_Directions_.
The answer must consist of each line below that contains the word "significant", copied in full.

_Input data_.

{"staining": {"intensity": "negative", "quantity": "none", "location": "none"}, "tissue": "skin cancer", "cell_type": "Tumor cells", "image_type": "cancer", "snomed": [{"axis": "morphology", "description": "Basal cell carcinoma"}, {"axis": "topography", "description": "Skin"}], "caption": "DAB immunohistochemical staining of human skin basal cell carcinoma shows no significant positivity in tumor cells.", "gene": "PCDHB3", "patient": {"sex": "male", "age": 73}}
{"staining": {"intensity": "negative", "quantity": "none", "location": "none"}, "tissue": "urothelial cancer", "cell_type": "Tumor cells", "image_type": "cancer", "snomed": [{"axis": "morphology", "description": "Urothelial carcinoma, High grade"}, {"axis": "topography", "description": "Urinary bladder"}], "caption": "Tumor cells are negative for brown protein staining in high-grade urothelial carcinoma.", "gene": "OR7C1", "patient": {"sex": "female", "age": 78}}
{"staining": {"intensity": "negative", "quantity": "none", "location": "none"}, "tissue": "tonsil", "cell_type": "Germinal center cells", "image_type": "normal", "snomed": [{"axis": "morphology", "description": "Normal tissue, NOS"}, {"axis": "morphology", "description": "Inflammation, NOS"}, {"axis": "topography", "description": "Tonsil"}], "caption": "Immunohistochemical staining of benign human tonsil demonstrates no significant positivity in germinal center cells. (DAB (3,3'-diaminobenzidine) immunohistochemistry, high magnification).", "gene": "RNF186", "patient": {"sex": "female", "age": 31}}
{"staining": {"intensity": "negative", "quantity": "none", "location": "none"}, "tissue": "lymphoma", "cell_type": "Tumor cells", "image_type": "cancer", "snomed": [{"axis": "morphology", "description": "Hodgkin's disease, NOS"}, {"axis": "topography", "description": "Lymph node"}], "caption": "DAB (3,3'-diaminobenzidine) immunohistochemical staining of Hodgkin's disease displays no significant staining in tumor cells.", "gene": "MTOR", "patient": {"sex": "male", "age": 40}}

_Problem solution_.
{"staining": {"intensity": "negative", "quantity": "none", "location": "none"}, "tissue": "skin cancer", "cell_type": "Tumor cells", "image_type": "cancer", "snomed": [{"axis": "morphology", "description": "Basal cell carcinoma"}, {"axis": "topography", "description": "Skin"}], "caption": "DAB immunohistochemical staining of human skin basal cell carcinoma shows no significant positivity in tumor cells.", "gene": "PCDHB3", "patient": {"sex": "male", "age": 73}}
{"staining": {"intensity": "negative", "quantity": "none", "location": "none"}, "tissue": "tonsil", "cell_type": "Germinal center cells", "image_type": "normal", "snomed": [{"axis": "morphology", "description": "Normal tissue, NOS"}, {"axis": "morphology", "description": "Inflammation, NOS"}, {"axis": "topography", "description": "Tonsil"}], "caption": "Immunohistochemical staining of benign human tonsil demonstrates no significant positivity in germinal center cells. (DAB (3,3'-diaminobenzidine) immunohistochemistry, high magnification).", "gene": "RNF186", "patient": {"sex": "female", "age": 31}}
{"staining": {"intensity": "negative", "quantity": "none", "location": "none"}, "tissue": "lymphoma", "cell_type": "Tumor cells", "image_type": "cancer", "snomed": [{"axis": "morphology", "description": "Hodgkin's disease, NOS"}, {"axis": "topography", "description": "Lymph node"}], "caption": "DAB (3,3'-diaminobenzidine) immunohistochemical staining of Hodgkin's disease displays no significant staining in tumor cells.", "gene": "MTOR", "patient": {"sex": "male", "age": 40}}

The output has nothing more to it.